Figure 9 shows the maximum electron temperature of the surface of the Cu₅₀Zr₅₀ metallic glass target, as well as the distribution of the electron–phonon coupling time with respect to space after irradiation with four pulse durations of 50 fs, 100 fs, 200 fs, and 500 fs, all with an absorbed fluence of 160 mJ/cm². From Figure 9a, it can be seen that increasing the pulse duration has no significant effect on the electron–lattice temperature coupling time of the target surface. From Figure 9b, it can be seen that the maximum electron temperature of the target surface decreases gradually with increasing depth. At the same position of the target, the maximum electron temperature decreases as the pulse duration increases. The maximum electron temperatures of the initial target surface (x = 0 nm) after irradiation by femtosecond lasers with pulse durations of 50 fs, 100 fs, 200 fs, and 500 fs were 12,116 K, 11,976 K, 11,893 K, and 11,758 K, respectively.

As the pulse duration increases, the duration of femtosecond laser loading on Cu₅₀Zr₅₀ metallic glass tends to lengthen; thus, the time it takes for the electrons and lattice temperature to reach an equilibrium state also increases. With the increase in pulse duration, the highest electron temperature has a gradual downward trend.
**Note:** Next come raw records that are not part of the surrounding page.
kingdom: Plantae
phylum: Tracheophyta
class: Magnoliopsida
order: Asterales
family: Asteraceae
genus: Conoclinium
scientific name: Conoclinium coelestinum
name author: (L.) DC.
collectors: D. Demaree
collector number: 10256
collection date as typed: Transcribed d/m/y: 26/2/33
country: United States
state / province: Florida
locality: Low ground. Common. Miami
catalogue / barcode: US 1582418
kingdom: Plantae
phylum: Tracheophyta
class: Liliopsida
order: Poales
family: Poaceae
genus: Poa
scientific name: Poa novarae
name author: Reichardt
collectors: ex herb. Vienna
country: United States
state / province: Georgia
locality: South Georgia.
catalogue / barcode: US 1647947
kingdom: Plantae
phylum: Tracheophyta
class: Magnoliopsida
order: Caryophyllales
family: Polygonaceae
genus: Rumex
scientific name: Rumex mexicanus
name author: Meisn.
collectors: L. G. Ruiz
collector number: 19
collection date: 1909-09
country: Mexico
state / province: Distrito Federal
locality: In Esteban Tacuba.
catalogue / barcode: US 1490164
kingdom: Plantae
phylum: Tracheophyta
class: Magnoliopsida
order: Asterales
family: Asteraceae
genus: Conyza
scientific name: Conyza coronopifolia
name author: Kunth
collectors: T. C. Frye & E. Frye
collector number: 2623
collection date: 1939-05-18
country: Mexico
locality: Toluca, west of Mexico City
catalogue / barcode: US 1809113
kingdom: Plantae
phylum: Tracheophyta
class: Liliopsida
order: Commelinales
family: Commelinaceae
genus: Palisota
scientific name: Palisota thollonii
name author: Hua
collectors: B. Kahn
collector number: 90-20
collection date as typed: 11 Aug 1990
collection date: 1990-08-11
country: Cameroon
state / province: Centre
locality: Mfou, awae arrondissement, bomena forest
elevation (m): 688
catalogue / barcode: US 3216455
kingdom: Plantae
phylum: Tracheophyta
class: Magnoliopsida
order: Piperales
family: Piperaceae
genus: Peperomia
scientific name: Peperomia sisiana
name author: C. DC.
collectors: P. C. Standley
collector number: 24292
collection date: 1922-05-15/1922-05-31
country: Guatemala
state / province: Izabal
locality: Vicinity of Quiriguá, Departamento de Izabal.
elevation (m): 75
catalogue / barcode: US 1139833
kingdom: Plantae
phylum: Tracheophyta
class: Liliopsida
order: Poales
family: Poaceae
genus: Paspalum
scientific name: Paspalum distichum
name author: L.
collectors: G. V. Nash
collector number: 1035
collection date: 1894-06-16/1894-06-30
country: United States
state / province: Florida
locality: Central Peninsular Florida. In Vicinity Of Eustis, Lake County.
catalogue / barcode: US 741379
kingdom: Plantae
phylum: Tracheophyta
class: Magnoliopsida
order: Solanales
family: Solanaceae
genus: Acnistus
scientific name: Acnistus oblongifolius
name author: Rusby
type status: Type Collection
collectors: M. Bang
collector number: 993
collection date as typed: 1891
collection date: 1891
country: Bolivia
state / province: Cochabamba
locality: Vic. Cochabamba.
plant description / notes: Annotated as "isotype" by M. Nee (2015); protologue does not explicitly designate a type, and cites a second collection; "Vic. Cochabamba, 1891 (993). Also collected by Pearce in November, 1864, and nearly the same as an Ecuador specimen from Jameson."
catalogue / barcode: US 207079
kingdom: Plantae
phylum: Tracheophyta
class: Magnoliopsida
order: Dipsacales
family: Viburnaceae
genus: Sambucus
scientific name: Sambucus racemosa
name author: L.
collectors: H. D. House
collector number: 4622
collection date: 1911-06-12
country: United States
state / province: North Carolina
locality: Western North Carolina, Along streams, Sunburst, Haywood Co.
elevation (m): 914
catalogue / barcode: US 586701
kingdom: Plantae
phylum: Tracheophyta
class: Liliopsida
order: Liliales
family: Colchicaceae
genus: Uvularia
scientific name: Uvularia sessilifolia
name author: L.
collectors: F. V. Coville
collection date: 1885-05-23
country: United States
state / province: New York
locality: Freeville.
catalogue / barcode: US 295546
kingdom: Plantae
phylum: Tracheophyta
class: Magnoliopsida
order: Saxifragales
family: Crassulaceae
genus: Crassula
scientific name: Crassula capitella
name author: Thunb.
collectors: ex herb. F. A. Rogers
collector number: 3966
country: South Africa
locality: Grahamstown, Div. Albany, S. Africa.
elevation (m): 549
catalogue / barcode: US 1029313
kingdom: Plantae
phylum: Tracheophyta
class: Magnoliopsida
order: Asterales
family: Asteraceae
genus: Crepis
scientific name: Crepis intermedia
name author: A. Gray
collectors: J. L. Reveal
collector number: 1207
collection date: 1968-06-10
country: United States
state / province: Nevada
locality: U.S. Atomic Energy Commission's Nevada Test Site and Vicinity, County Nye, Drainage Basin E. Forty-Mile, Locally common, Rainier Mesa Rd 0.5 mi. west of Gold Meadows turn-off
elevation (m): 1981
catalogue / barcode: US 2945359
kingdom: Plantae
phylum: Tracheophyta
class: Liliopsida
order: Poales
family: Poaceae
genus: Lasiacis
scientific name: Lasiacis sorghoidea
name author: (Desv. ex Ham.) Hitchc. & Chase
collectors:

This is mainly because under the condition of constant pulse energy, the widening of pulse duration represents the decrease in peak power; thus, the highest electron temperature decreases.

4. Conclusions

In this paper, a hybrid TTM-MD approach was used to simulate the process of single-pulse femtosecond laser ablation of Cu₅₀Zr₅₀ metallic glass target material with a thickness of 644.9 nm, and the mechanisms underlying different absorbed fluences $F_{\mathrm{a}\mathrm{b}\mathrm{s}}$ and pulse durations $\tau$ were analyzed.

1.

It was determined that the ablation threshold of a target under $\tau =100$ fs was 84 mJ/cm². Further, the tension near the surface decreased because it was “absorbed” by the cavities that finally caused ablation on the target material.

2.

The process of the single-pulse femtosecond laser machining of Cu₅₀Zr₅₀ metallic glass was studied with $F_{\mathrm{a}\mathrm{b}\mathrm{s}}=80,82,84,90,100,160$ mJ/cm². As $\tau$ increased, the maximum $T_e$ at the same position on the target surface decreased, while the $T_e-T_{ion}$ coupling time showed no significant difference. Further, it was found that the increase in $F_{\mathrm{a}\mathrm{b}\mathrm{s}}$ leads to various forms of surface ablation on the target material, including melting, cavitation, spallation, material ejection, and phase explosion.

3.

The mechanism between the femtosecond laser and metallic glass was researched by $\tau =50,100,200,500$ fs. It was found that the variation of $\tau$ had little effect on the electron–lattice temperature evolution, but it did have an impact on the structural changes during the ablation process. As the absorbed fluence increased, the maximum $T_e$ at the same position on the target surface increased, while the $T_e-T_{ion}$ coupling time became shorter.